- Exercise requirements -
Restate, in full and unchanged, the entries that follow, but not their pictures.

__________________________________________________

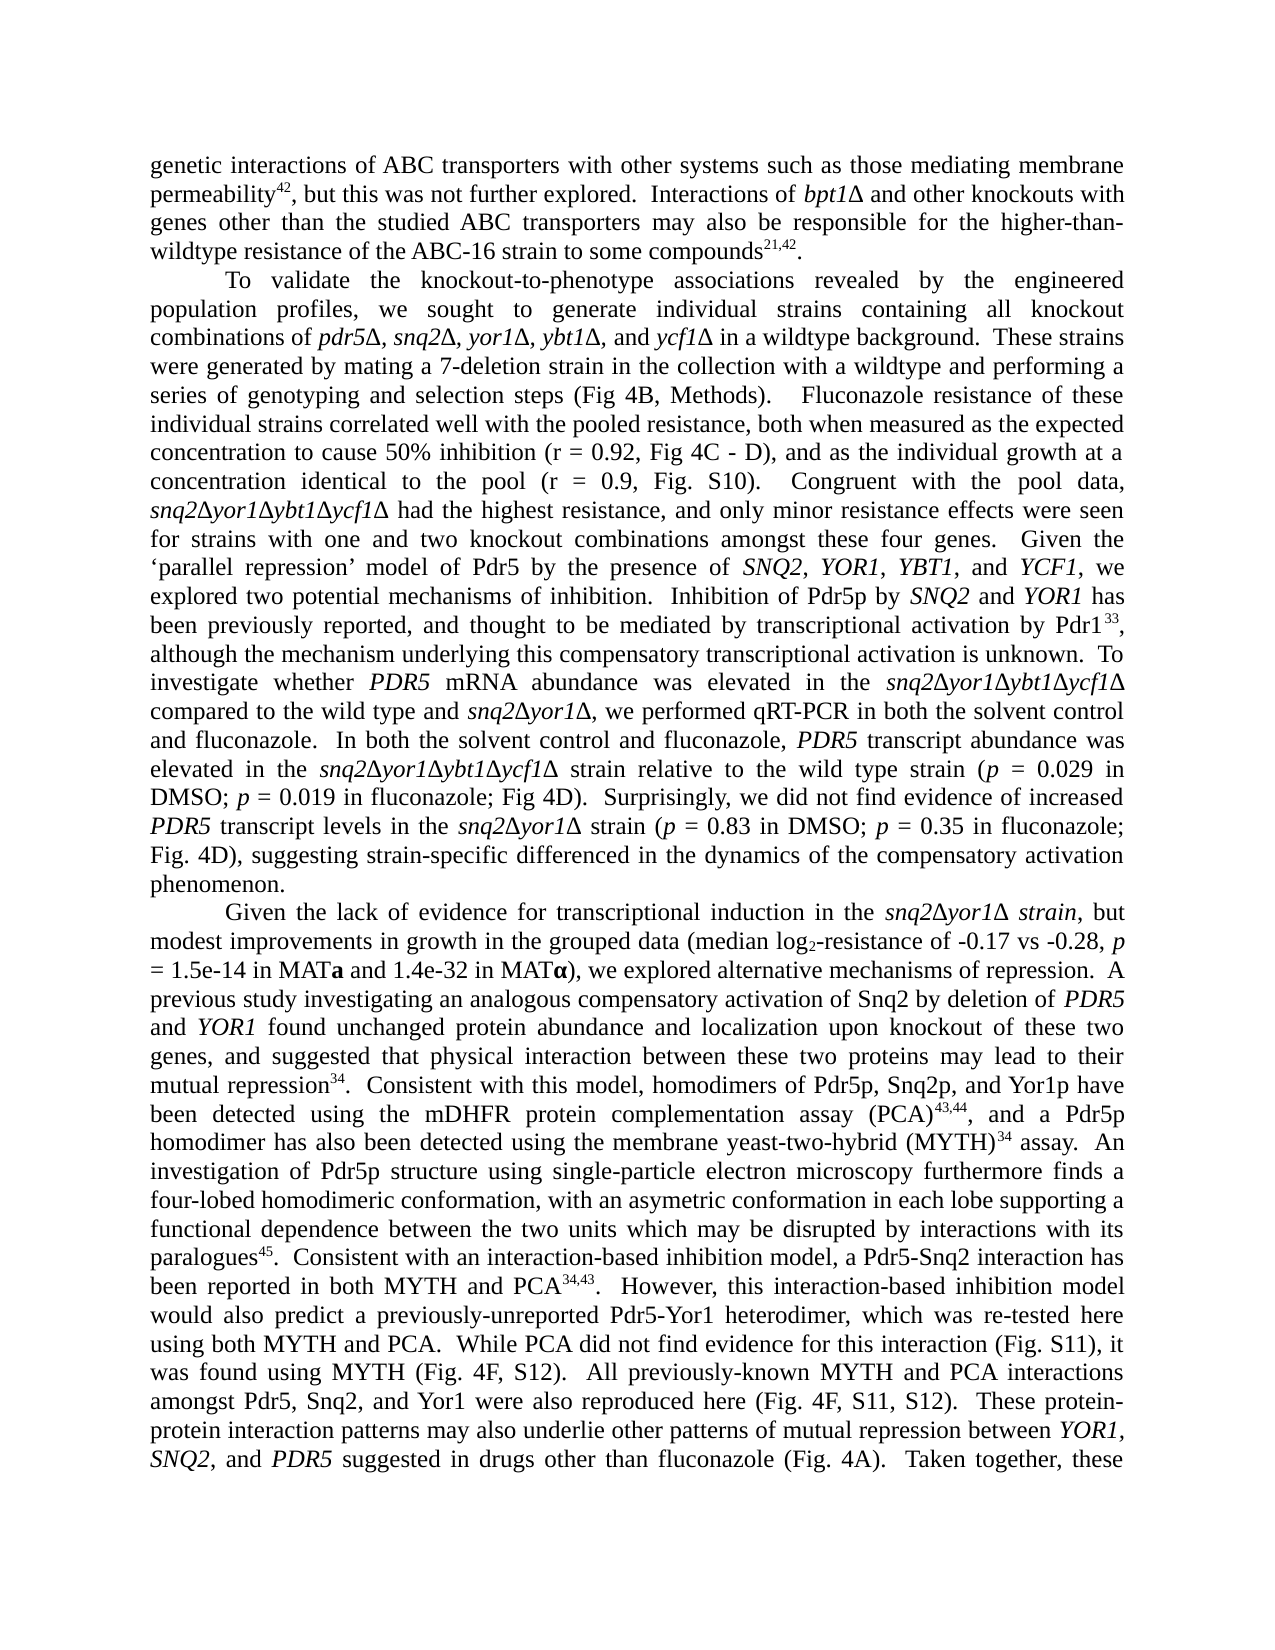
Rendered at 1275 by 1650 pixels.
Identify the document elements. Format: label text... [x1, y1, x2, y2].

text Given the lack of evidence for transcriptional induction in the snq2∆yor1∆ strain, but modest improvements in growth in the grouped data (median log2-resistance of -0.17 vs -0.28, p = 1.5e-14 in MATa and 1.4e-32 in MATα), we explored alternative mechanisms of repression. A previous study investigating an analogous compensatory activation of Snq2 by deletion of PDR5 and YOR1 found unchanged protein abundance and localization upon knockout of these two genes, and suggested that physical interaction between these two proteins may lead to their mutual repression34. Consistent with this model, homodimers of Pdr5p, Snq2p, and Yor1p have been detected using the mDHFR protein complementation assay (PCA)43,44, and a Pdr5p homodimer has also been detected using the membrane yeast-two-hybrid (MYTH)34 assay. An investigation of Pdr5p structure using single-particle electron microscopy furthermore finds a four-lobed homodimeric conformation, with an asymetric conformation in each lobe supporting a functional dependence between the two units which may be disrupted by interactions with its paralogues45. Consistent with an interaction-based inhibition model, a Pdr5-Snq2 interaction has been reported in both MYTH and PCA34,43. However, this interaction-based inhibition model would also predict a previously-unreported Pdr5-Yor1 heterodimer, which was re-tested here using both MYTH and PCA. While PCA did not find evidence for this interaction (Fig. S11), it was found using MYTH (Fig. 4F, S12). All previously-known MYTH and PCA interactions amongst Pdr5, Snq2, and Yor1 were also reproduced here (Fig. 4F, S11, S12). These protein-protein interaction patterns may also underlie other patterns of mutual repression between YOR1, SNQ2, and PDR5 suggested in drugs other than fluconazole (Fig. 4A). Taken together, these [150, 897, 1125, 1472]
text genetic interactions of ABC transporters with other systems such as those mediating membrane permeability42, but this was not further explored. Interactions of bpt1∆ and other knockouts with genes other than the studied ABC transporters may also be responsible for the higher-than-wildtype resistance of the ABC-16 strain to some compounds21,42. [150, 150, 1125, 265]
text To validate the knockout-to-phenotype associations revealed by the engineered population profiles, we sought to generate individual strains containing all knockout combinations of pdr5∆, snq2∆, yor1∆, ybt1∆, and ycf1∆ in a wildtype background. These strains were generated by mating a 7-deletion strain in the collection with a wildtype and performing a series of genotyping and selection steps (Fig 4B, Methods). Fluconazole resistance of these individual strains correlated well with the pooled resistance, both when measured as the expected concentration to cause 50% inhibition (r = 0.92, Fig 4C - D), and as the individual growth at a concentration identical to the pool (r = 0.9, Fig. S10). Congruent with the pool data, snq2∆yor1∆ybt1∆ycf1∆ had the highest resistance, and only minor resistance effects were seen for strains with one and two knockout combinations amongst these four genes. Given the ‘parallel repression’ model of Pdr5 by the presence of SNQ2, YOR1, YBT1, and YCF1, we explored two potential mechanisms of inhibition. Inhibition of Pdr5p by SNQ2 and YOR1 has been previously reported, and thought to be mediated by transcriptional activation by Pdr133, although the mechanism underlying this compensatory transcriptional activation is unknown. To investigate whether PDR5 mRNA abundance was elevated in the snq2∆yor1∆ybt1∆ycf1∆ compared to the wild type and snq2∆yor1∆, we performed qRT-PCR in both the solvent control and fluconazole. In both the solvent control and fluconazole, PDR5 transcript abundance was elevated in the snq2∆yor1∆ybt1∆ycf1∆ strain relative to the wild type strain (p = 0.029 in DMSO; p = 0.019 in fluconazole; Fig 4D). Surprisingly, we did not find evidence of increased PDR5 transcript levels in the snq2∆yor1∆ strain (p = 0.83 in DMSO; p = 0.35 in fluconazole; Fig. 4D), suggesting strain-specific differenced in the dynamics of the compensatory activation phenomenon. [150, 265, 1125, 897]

__________________________________________________

- Final answer -
Rendered at 1275 by 1650 pixels.
Identify the document elements. Format: label text... [x1, y1, x2, y2].

text Given the lack of evidence for transcriptional induction in the snq2∆yor1∆ strain, but modest improvements in growth in the grouped data (median log2-resistance of -0.17 vs -0.28, p = 1.5e-14 in MATa and 1.4e-32 in MATα), we explored alternative mechanisms of repression. A previous study investigating an analogous compensatory activation of Snq2 by deletion of PDR5 and YOR1 found unchanged protein abundance and localization upon knockout of these two genes, and suggested that physical interaction between these two proteins may lead to their mutual repression34. Consistent with this model, homodimers of Pdr5p, Snq2p, and Yor1p have been detected using the mDHFR protein complementation assay (PCA)43,44, and a Pdr5p homodimer has also been detected using the membrane yeast-two-hybrid (MYTH)34 assay. An investigation of Pdr5p structure using single-particle electron microscopy furthermore finds a four-lobed homodimeric conformation, with an asymetric conformation in each lobe supporting a functional dependence between the two units which may be disrupted by interactions with its paralogues45. Consistent with an interaction-based inhibition model, a Pdr5-Snq2 interaction has been reported in both MYTH and PCA34,43. However, this interaction-based inhibition model would also predict a previously-unreported Pdr5-Yor1 heterodimer, which was re-tested here using both MYTH and PCA. While PCA did not find evidence for this interaction (Fig. S11), it was found using MYTH (Fig. 4F, S12). All previously-known MYTH and PCA interactions amongst Pdr5, Snq2, and Yor1 were also reproduced here (Fig. 4F, S11, S12). These protein-protein interaction patterns may also underlie other patterns of mutual repression between YOR1, SNQ2, and PDR5 suggested in drugs other than fluconazole (Fig. 4A). Taken together, these [150, 897, 1125, 1472]
text genetic interactions of ABC transporters with other systems such as those mediating membrane permeability42, but this was not further explored. Interactions of bpt1∆ and other knockouts with genes other than the studied ABC transporters may also be responsible for the higher-than-wildtype resistance of the ABC-16 strain to some compounds21,42. [150, 150, 1125, 265]
text To validate the knockout-to-phenotype associations revealed by the engineered population profiles, we sought to generate individual strains containing all knockout combinations of pdr5∆, snq2∆, yor1∆, ybt1∆, and ycf1∆ in a wildtype background. These strains were generated by mating a 7-deletion strain in the collection with a wildtype and performing a series of genotyping and selection steps (Fig 4B, Methods). Fluconazole resistance of these individual strains correlated well with the pooled resistance, both when measured as the expected concentration to cause 50% inhibition (r = 0.92, Fig 4C - D), and as the individual growth at a concentration identical to the pool (r = 0.9, Fig. S10). Congruent with the pool data, snq2∆yor1∆ybt1∆ycf1∆ had the highest resistance, and only minor resistance effects were seen for strains with one and two knockout combinations amongst these four genes. Given the ‘parallel repression’ model of Pdr5 by the presence of SNQ2, YOR1, YBT1, and YCF1, we explored two potential mechanisms of inhibition. Inhibition of Pdr5p by SNQ2 and YOR1 has been previously reported, and thought to be mediated by transcriptional activation by Pdr133, although the mechanism underlying this compensatory transcriptional activation is unknown. To investigate whether PDR5 mRNA abundance was elevated in the snq2∆yor1∆ybt1∆ycf1∆ compared to the wild type and snq2∆yor1∆, we performed qRT-PCR in both the solvent control and fluconazole. In both the solvent control and fluconazole, PDR5 transcript abundance was elevated in the snq2∆yor1∆ybt1∆ycf1∆ strain relative to the wild type strain (p = 0.029 in DMSO; p = 0.019 in fluconazole; Fig 4D). Surprisingly, we did not find evidence of increased PDR5 transcript levels in the snq2∆yor1∆ strain (p = 0.83 in DMSO; p = 0.35 in fluconazole; Fig. 4D), suggesting strain-specific differenced in the dynamics of the compensatory activation phenomenon. [150, 265, 1125, 897]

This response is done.